- [Work instructions]
1) Answer these about the grants article below:
(a) What was the total amount of the five grants?
(b) In what year did the council begin awarding annual grants?
(c) How many applications did the council's granting group receive?
2) From the grants article below, repeat word for word everything from "The 2018 CBF" down to "their low-income families.".

___ Selection ___

Learn more at: Cooperative Baptist Fellowship

By Aaron Weaver

DECATUR, Ga.— The Ministries Council of the Cooperative Baptist Fellowship has awarded five grants totaling $25,000 to CBF churches to help support projects to build bridges between congregations and communities.

The Ministries Council serves as an advisory body to the CBF Governing Board, collaborating with individuals throughout the Fellowship to identify, develop and deploy the assets of CBF churches and individuals. In 2016, the council began awarding annual grants to fund a wide variety of church-based projects such as a garden to feed refugees, a positive reinforcement system for a multi-racial community, a summer reading program, an infant formula program, temporary residences for refugees and a community food pantry.

Earlier this year the council invited grant proposals that address issues that local churches and their communities face with a focus on advocacy and innovation (doing church in new ways). The council’s granting group received 17 applications and scored each one individually on a rubric.

The 2018 CBF Ministries Council grant recipients include:

  • Moving Forward Looking Backward—project of a small African-American congregation in Helena-West Helena, Ark., to expand the activities of a community center to help the town adjust to increasing publicity from racial violence in past decades through a youth education project, a water festival and an educational focus on the history of racial violence
  • Blessings in the STORM—project of Rolling Hills Baptist Church in Fayetteville, Ark., to enhance a soccer ministry serving Hispanic, African-American, Marshallese and white youth and their low-income families.

___ Supplied information ___

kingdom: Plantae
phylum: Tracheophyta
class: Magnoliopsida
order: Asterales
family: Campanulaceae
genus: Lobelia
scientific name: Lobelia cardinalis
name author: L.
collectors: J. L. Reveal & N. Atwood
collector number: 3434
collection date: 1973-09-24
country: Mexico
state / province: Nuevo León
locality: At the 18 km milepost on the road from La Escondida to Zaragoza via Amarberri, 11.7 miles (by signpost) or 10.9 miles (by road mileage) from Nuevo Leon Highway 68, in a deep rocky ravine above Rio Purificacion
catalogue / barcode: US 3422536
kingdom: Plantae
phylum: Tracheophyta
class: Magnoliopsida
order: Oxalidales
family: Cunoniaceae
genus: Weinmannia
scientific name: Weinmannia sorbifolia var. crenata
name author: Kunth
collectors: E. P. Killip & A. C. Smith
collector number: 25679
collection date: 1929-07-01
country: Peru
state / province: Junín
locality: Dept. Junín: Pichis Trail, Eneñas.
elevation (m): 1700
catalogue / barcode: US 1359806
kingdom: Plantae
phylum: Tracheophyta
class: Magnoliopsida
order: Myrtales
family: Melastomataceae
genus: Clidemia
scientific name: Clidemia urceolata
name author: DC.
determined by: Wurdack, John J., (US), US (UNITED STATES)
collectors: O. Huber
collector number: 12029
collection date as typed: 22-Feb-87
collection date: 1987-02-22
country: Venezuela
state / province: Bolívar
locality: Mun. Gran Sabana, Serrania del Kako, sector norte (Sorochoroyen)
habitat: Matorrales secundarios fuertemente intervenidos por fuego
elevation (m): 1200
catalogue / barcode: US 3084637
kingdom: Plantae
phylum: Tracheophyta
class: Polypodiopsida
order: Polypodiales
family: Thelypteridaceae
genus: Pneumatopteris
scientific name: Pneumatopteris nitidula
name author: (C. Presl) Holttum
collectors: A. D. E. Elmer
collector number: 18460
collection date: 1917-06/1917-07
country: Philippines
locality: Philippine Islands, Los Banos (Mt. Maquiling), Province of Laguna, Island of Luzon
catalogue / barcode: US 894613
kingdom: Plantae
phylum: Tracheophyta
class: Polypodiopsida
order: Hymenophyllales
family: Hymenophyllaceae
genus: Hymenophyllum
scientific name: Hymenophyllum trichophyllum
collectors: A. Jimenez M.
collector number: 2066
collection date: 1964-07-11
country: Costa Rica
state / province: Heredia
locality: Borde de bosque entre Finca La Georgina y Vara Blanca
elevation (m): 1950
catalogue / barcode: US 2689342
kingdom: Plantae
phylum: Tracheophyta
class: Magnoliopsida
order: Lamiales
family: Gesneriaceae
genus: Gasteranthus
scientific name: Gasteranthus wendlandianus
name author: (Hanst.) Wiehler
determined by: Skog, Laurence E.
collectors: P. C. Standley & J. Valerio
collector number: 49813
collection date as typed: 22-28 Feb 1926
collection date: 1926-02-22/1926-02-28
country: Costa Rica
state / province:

___

- [Answers to each task]
1)
(a) $25,000
(b) 2016
(c) 17

2)
The 2018 CBF Ministries Council grant recipients include:

  • Moving Forward Looking Backward—project of a small African-American congregation in Helena-West Helena, Ark., to expand the activities of a community center to help the town adjust to increasing publicity from racial violence in past decades through a youth education project, a water festival and an educational focus on the history of racial violence
  • Blessings in the STORM—project of Rolling Hills Baptist Church in Fayetteville, Ark., to enhance a soccer ministry serving Hispanic, African-American, Marshallese and white youth and their low-income families.